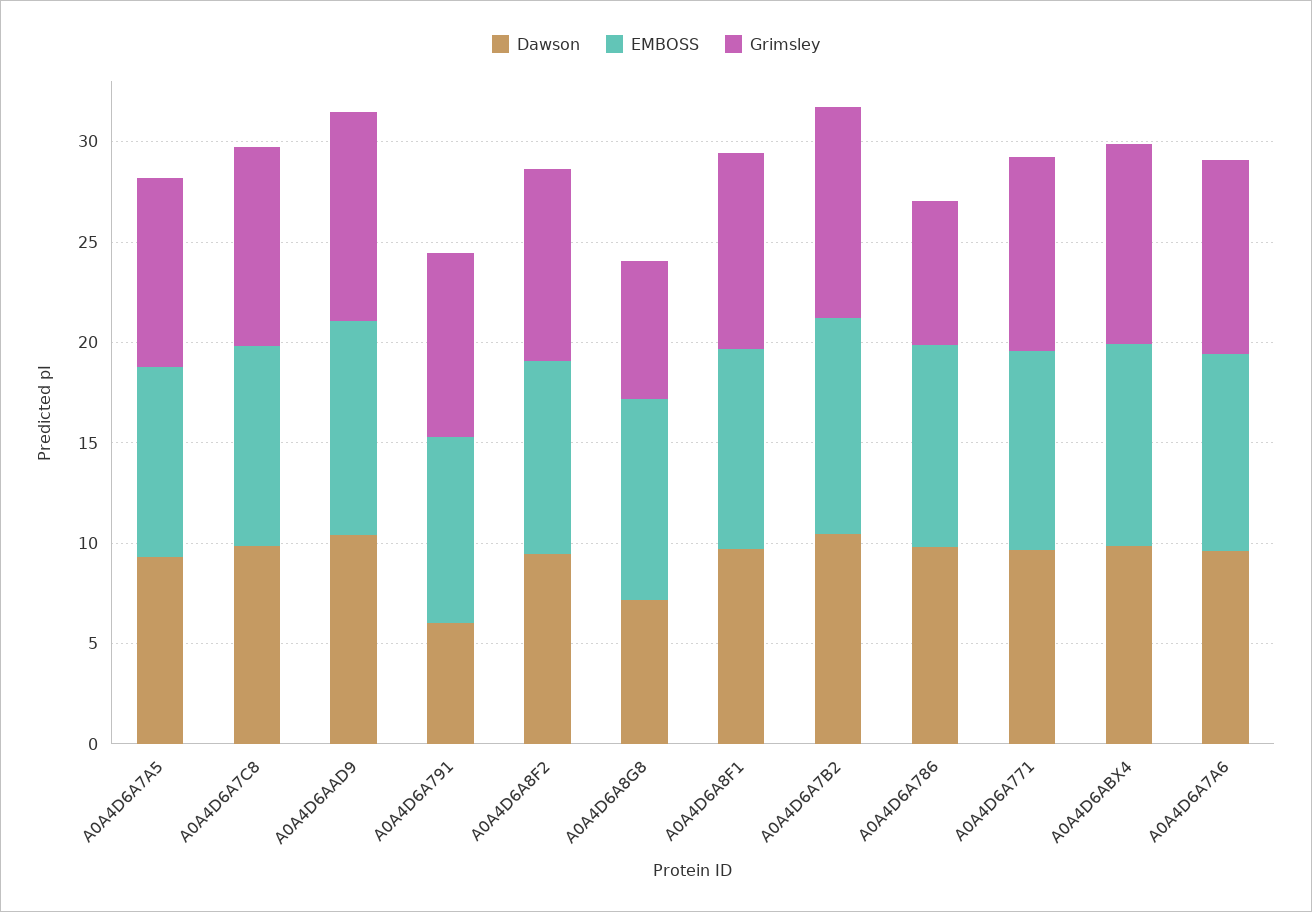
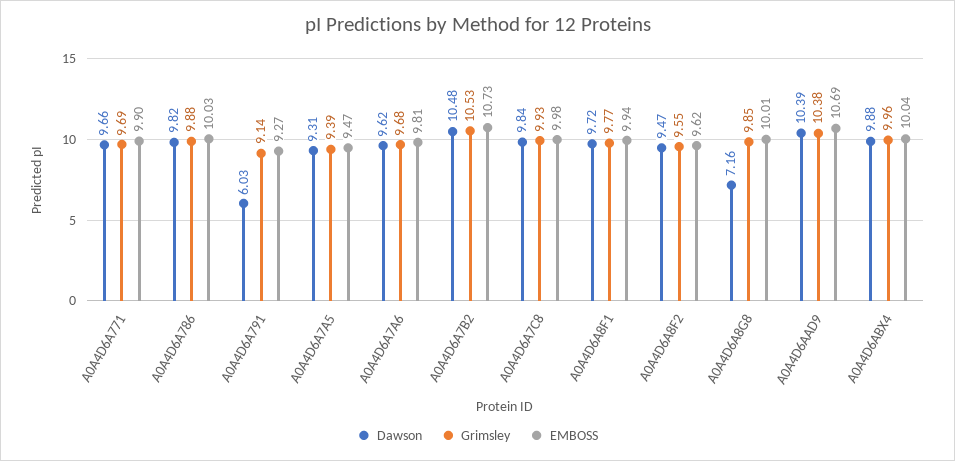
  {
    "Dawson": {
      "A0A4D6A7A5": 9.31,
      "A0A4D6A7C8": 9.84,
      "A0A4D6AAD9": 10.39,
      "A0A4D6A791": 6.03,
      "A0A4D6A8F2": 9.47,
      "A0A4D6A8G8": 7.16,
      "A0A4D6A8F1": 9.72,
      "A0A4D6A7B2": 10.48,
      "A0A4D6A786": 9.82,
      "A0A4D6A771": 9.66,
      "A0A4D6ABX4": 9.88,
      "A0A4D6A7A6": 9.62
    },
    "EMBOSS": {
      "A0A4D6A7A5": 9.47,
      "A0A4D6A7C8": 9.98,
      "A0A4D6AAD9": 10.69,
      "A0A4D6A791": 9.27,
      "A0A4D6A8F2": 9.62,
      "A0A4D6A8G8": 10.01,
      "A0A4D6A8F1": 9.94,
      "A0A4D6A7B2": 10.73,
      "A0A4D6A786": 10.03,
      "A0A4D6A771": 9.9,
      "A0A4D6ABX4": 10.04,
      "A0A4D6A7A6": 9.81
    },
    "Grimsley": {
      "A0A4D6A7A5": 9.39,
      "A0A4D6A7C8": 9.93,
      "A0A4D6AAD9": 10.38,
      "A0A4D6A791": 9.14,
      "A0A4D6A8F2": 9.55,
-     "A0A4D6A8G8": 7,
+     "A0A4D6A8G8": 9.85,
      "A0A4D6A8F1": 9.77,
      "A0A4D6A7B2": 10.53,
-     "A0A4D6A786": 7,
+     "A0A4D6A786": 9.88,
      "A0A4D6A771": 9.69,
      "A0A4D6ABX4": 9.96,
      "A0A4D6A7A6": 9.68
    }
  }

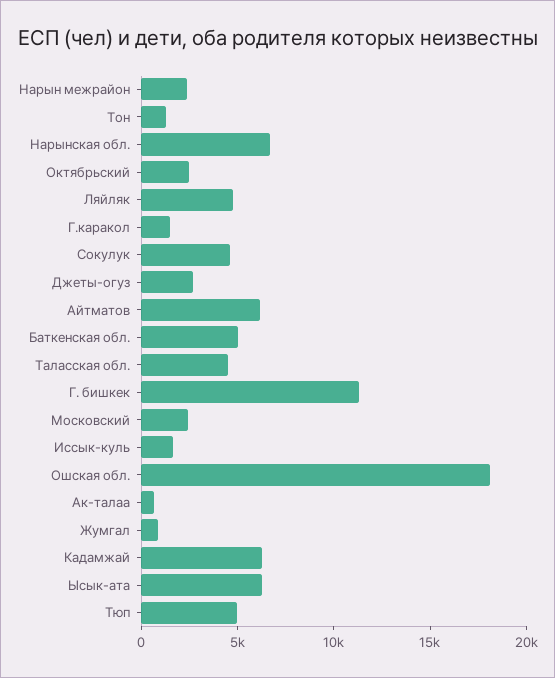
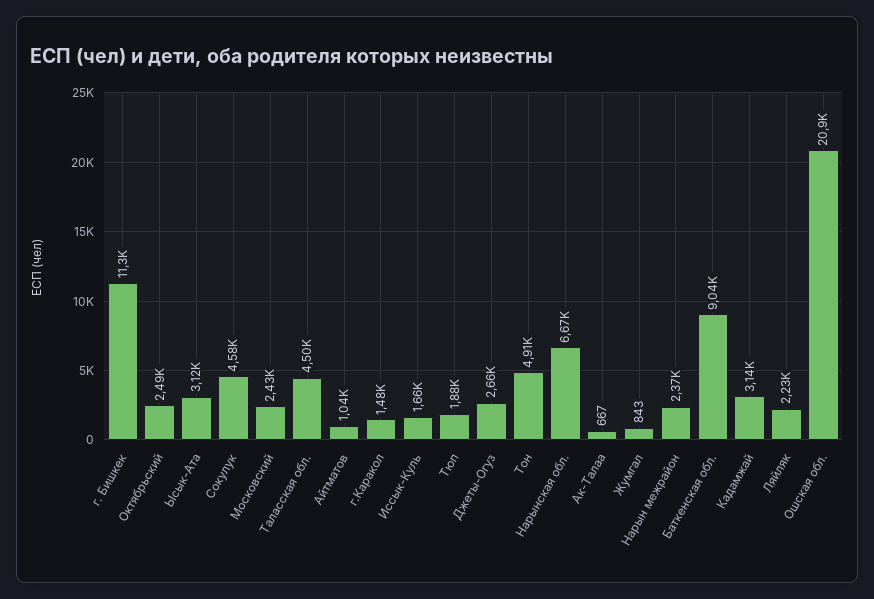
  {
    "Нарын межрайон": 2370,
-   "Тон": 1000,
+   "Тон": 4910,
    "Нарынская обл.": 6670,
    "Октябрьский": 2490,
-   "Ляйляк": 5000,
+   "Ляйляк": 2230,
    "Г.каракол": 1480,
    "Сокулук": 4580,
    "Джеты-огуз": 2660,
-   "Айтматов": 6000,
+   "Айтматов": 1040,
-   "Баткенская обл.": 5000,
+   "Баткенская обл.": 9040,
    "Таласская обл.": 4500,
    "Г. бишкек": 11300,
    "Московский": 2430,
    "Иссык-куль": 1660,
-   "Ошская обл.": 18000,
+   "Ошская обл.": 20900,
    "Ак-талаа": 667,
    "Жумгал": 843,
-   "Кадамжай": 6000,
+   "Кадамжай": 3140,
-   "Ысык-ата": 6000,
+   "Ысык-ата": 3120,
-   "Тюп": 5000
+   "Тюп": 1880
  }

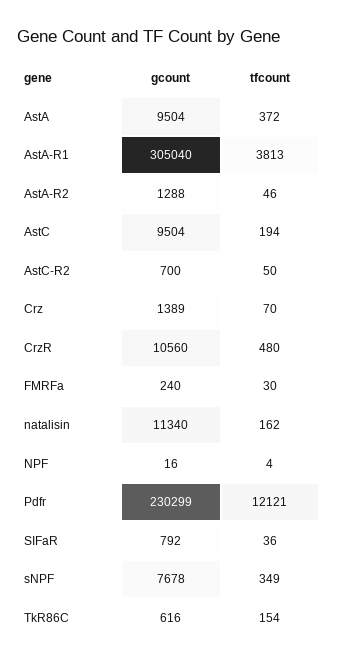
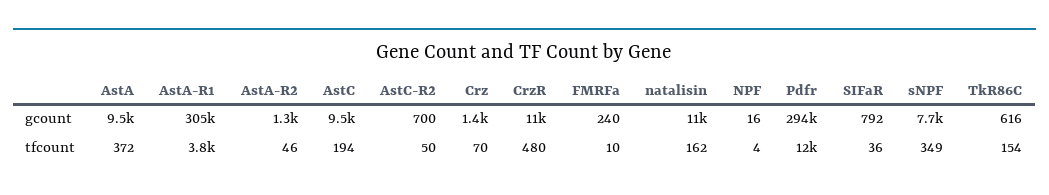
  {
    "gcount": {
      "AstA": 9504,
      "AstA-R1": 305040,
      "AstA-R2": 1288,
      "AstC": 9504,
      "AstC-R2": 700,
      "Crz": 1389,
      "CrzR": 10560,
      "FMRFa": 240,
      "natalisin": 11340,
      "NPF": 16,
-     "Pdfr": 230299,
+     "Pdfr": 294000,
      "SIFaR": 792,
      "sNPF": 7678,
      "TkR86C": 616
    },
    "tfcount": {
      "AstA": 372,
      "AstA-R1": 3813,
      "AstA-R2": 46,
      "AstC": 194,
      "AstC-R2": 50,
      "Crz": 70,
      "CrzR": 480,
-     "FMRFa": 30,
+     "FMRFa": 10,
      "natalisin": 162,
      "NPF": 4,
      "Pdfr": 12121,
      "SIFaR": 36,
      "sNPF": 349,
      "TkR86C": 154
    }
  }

• • • • •

» TASK TO COMPLETE
Each line of the listing above should be retyped exactly, with no pictures.

» WRITTEN ANSWER
  {
    "Dawson": {
      "A0A4D6A7A5": 9.31,
      "A0A4D6A7C8": 9.84,
      "A0A4D6AAD9": 10.39,
      "A0A4D6A791": 6.03,
      "A0A4D6A8F2": 9.47,
      "A0A4D6A8G8": 7.16,
      "A0A4D6A8F1": 9.72,
      "A0A4D6A7B2": 10.48,
      "A0A4D6A786": 9.82,
      "A0A4D6A771": 9.66,
      "A0A4D6ABX4": 9.88,
      "A0A4D6A7A6": 9.62
    },
    "EMBOSS": {
      "A0A4D6A7A5": 9.47,
      "A0A4D6A7C8": 9.98,
      "A0A4D6AAD9": 10.69,
      "A0A4D6A791": 9.27,
      "A0A4D6A8F2": 9.62,
      "A0A4D6A8G8": 10.01,
      "A0A4D6A8F1": 9.94,
      "A0A4D6A7B2": 10.73,
      "A0A4D6A786": 10.03,
      "A0A4D6A771": 9.9,
      "A0A4D6ABX4": 10.04,
      "A0A4D6A7A6": 9.81
    },
    "Grimsley": {
      "A0A4D6A7A5": 9.39,
      "A0A4D6A7C8": 9.93,
      "A0A4D6AAD9": 10.38,
      "A0A4D6A791": 9.14,
      "A0A4D6A8F2": 9.55,
-     "A0A4D6A8G8": 7,
+     "A0A4D6A8G8": 9.85,
      "A0A4D6A8F1": 9.77,
      "A0A4D6A7B2": 10.53,
-     "A0A4D6A786": 7,
+     "A0A4D6A786": 9.88,
      "A0A4D6A771": 9.69,
      "A0A4D6ABX4": 9.96,
      "A0A4D6A7A6": 9.68
    }
  }

  {
    "Нарын межрайон": 2370,
-   "Тон": 1000,
+   "Тон": 4910,
    "Нарынская обл.": 6670,
    "Октябрьский": 2490,
-   "Ляйляк": 5000,
+   "Ляйляк": 2230,
    "Г.каракол": 1480,
    "Сокулук": 4580,
    "Джеты-огуз": 2660,
-   "Айтматов": 6000,
+   "Айтматов": 1040,
-   "Баткенская обл.": 5000,
+   "Баткенская обл.": 9040,
    "Таласская обл.": 4500,
    "Г. бишкек": 11300,
    "Московский": 2430,
    "Иссык-куль": 1660,
-   "Ошская обл.": 18000,
+   "Ошская обл.": 20900,
    "Ак-талаа": 667,
    "Жумгал": 843,
-   "Кадамжай": 6000,
+   "Кадамжай": 3140,
-   "Ысык-ата": 6000,
+   "Ысык-ата": 3120,
-   "Тюп": 5000
+   "Тюп": 1880
  }

  {
    "gcount": {
      "AstA": 9504,
      "AstA-R1": 305040,
      "AstA-R2": 1288,
      "AstC": 9504,
      "AstC-R2": 700,
      "Crz": 1389,
      "CrzR": 10560,
      "FMRFa": 240,
      "natalisin": 11340,
      "NPF": 16,
-     "Pdfr": 230299,
+     "Pdfr": 294000,
      "SIFaR": 792,
      "sNPF": 7678,
      "TkR86C": 616
    },
    "tfcount": {
      "AstA": 372,
      "AstA-R1": 3813,
      "AstA-R2": 46,
      "AstC": 194,
      "AstC-R2": 50,
      "Crz": 70,
      "CrzR": 480,
-     "FMRFa": 30,
+     "FMRFa": 10,
      "natalisin": 162,
      "NPF": 4,
      "Pdfr": 12121,
      "SIFaR": 36,
      "sNPF": 349,
      "TkR86C": 154
    }
  }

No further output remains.